Data to process

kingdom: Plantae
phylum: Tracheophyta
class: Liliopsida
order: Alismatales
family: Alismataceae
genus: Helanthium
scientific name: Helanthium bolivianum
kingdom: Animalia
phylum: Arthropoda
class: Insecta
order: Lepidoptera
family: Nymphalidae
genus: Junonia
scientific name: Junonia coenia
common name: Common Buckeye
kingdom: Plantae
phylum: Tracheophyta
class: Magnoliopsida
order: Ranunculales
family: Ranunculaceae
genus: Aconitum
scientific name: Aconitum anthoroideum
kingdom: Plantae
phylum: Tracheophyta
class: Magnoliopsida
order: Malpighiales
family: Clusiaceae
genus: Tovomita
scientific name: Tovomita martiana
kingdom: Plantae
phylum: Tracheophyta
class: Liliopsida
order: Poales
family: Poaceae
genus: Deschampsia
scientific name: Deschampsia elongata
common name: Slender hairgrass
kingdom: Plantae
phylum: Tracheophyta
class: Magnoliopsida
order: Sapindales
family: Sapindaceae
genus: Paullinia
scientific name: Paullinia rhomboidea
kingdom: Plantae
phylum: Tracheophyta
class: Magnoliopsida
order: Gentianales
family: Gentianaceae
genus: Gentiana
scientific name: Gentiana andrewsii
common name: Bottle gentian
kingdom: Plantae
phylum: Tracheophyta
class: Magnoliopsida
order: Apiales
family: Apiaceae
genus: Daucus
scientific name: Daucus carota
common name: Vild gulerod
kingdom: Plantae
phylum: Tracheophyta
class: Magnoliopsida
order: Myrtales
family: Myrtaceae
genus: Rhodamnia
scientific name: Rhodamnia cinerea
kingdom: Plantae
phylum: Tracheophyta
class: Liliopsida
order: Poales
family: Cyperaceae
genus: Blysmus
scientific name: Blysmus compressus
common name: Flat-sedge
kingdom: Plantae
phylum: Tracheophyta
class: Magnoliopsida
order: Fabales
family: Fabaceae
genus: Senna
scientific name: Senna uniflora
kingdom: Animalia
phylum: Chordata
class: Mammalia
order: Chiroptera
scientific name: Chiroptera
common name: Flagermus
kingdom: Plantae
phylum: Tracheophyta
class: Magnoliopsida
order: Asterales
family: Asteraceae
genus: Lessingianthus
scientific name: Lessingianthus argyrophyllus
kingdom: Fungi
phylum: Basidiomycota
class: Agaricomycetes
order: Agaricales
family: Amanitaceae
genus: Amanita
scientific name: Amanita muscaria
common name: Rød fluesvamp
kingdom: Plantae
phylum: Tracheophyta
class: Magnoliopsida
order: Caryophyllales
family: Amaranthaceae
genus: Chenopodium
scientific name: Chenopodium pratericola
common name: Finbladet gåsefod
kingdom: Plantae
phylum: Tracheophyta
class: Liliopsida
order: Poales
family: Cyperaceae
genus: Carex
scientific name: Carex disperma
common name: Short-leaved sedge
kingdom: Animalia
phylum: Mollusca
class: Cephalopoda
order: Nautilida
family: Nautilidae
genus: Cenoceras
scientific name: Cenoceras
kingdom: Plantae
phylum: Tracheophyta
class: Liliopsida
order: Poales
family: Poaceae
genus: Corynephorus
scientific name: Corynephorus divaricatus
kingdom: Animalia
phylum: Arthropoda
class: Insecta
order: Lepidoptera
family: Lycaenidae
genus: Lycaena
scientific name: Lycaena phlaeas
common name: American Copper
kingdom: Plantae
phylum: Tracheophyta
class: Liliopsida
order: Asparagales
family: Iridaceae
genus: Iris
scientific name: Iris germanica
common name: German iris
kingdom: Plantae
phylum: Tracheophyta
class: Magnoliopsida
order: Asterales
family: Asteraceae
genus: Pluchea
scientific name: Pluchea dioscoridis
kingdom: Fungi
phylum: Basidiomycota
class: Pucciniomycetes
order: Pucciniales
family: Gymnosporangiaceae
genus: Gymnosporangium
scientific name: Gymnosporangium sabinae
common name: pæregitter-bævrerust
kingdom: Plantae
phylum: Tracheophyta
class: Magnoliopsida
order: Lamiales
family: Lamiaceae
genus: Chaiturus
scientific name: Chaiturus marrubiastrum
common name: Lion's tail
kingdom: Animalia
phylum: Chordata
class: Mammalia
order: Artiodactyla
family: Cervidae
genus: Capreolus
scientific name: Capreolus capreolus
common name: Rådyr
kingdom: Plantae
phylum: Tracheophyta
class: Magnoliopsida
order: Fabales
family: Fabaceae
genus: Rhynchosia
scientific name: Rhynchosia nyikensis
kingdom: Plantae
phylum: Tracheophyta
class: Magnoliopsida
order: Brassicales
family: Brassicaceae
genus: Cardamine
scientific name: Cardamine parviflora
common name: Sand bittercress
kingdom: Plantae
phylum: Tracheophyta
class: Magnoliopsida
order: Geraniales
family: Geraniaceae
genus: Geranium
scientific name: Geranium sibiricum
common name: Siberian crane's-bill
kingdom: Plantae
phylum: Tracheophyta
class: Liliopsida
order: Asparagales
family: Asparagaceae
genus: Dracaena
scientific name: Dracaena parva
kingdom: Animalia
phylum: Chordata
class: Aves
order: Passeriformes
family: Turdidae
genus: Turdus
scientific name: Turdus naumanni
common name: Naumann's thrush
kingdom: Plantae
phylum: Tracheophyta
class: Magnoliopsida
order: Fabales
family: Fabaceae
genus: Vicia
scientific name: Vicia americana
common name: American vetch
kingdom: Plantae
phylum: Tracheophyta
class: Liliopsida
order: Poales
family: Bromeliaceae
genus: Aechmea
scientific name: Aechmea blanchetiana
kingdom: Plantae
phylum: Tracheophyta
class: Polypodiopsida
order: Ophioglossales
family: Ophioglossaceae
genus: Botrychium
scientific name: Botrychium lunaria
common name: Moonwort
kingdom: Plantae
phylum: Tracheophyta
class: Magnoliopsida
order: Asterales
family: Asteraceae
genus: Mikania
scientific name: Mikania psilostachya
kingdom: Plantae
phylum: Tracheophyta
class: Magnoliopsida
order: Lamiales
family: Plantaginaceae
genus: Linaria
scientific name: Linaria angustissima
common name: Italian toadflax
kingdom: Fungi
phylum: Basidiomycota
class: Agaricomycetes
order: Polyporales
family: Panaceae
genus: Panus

Stated goal
Reproduce the listing in full, swapping each "scientific name" for "binomial" and leaving every other character as it is.

Solution to this task
kingdom: Plantae
phylum: Tracheophyta
class: Liliopsida
order: Alismatales
family: Alismataceae
genus: Helanthium
binomial: Helanthium bolivianum
kingdom: Animalia
phylum: Arthropoda
class: Insecta
order: Lepidoptera
family: Nymphalidae
genus: Junonia
binomial: Junonia coenia
common name: Common Buckeye
kingdom: Plantae
phylum: Tracheophyta
class: Magnoliopsida
order: Ranunculales
family: Ranunculaceae
genus: Aconitum
binomial: Aconitum anthoroideum
kingdom: Plantae
phylum: Tracheophyta
class: Magnoliopsida
order: Malpighiales
family: Clusiaceae
genus: Tovomita
binomial: Tovomita martiana
kingdom: Plantae
phylum: Tracheophyta
class: Liliopsida
order: Poales
family: Poaceae
genus: Deschampsia
binomial: Deschampsia elongata
common name: Slender hairgrass
kingdom: Plantae
phylum: Tracheophyta
class: Magnoliopsida
order: Sapindales
family: Sapindaceae
genus: Paullinia
binomial: Paullinia rhomboidea
kingdom: Plantae
phylum: Tracheophyta
class: Magnoliopsida
order: Gentianales
family: Gentianaceae
genus: Gentiana
binomial: Gentiana andrewsii
common name: Bottle gentian
kingdom: Plantae
phylum: Tracheophyta
class: Magnoliopsida
order: Apiales
family: Apiaceae
genus: Daucus
binomial: Daucus carota
common name: Vild gulerod
kingdom: Plantae
phylum: Tracheophyta
class: Magnoliopsida
order: Myrtales
family: Myrtaceae
genus: Rhodamnia
binomial: Rhodamnia cinerea
kingdom: Plantae
phylum: Tracheophyta
class: Liliopsida
order: Poales
family: Cyperaceae
genus: Blysmus
binomial: Blysmus compressus
common name: Flat-sedge
kingdom: Plantae
phylum: Tracheophyta
class: Magnoliopsida
order: Fabales
family: Fabaceae
genus: Senna
binomial: Senna uniflora
kingdom: Animalia
phylum: Chordata
class: Mammalia
order: Chiroptera
binomial: Chiroptera
common name: Flagermus
kingdom: Plantae
phylum: Tracheophyta
class: Magnoliopsida
order: Asterales
family: Asteraceae
genus: Lessingianthus
binomial: Lessingianthus argyrophyllus
kingdom: Fungi
phylum: Basidiomycota
class: Agaricomycetes
order: Agaricales
family: Amanitaceae
genus: Amanita
binomial: Amanita muscaria
common name: Rød fluesvamp
kingdom: Plantae
phylum: Tracheophyta
class: Magnoliopsida
order: Caryophyllales
family: Amaranthaceae
genus: Chenopodium
binomial: Chenopodium pratericola
common name: Finbladet gåsefod
kingdom: Plantae
phylum: Tracheophyta
class: Liliopsida
order: Poales
family: Cyperaceae
genus: Carex
binomial: Carex disperma
common name: Short-leaved sedge
kingdom: Animalia
phylum: Mollusca
class: Cephalopoda
order: Nautilida
family: Nautilidae
genus: Cenoceras
binomial: Cenoceras
kingdom: Plantae
phylum: Tracheophyta
class: Liliopsida
order: Poales
family: Poaceae
genus: Corynephorus
binomial: Corynephorus divaricatus
kingdom: Animalia
phylum: Arthropoda
class: Insecta
order: Lepidoptera
family: Lycaenidae
genus: Lycaena
binomial: Lycaena phlaeas
common name: American Copper
kingdom: Plantae
phylum: Tracheophyta
class: Liliopsida
order: Asparagales
family: Iridaceae
genus: Iris
binomial: Iris germanica
common name: German iris
kingdom: Plantae
phylum: Tracheophyta
class: Magnoliopsida
order: Asterales
family: Asteraceae
genus: Pluchea
binomial: Pluchea dioscoridis
kingdom: Fungi
phylum: Basidiomycota
class: Pucciniomycetes
order: Pucciniales
family: Gymnosporangiaceae
genus: Gymnosporangium
binomial: Gymnosporangium sabinae
common name: pæregitter-bævrerust
kingdom: Plantae
phylum: Tracheophyta
class: Magnoliopsida
order: Lamiales
family: Lamiaceae
genus: Chaiturus
binomial: Chaiturus marrubiastrum
common name: Lion's tail
kingdom: Animalia
phylum: Chordata
class: Mammalia
order: Artiodactyla
family: Cervidae
genus: Capreolus
binomial: Capreolus capreolus
common name: Rådyr
kingdom: Plantae
phylum: Tracheophyta
class: Magnoliopsida
order: Fabales
family: Fabaceae
genus: Rhynchosia
binomial: Rhynchosia nyikensis
kingdom: Plantae
phylum: Tracheophyta
class: Magnoliopsida
order: Brassicales
family: Brassicaceae
genus: Cardamine
binomial: Cardamine parviflora
common name: Sand bittercress
kingdom: Plantae
phylum: Tracheophyta
class: Magnoliopsida
order: Geraniales
family: Geraniaceae
genus: Geranium
binomial: Geranium sibiricum
common name: Siberian crane's-bill
kingdom: Plantae
phylum: Tracheophyta
class: Liliopsida
order: Asparagales
family: Asparagaceae
genus: Dracaena
binomial: Dracaena parva
kingdom: Animalia
phylum: Chordata
class: Aves
order: Passeriformes
family: Turdidae
genus: Turdus
binomial: Turdus naumanni
common name: Naumann's thrush
kingdom: Plantae
phylum: Tracheophyta
class: Magnoliopsida
order: Fabales
family: Fabaceae
genus: Vicia
binomial: Vicia americana
common name: American vetch
kingdom: Plantae
phylum: Tracheophyta
class: Liliopsida
order: Poales
family: Bromeliaceae
genus: Aechmea
binomial: Aechmea blanchetiana
kingdom: Plantae
phylum: Tracheophyta
class: Polypodiopsida
order: Ophioglossales
family: Ophioglossaceae
genus: Botrychium
binomial: Botrychium lunaria
common name: Moonwort
kingdom: Plantae
phylum: Tracheophyta
class: Magnoliopsida
order: Asterales
family: Asteraceae
genus: Mikania
binomial: Mikania psilostachya
kingdom: Plantae
phylum: Tracheophyta
class: Magnoliopsida
order: Lamiales
family: Plantaginaceae
genus: Linaria
binomial: Linaria angustissima
common name: Italian toadflax
kingdom: Fungi
phylum: Basidiomycota
class: Agaricomycetes
order: Polyporales
family: Panaceae
genus: Panus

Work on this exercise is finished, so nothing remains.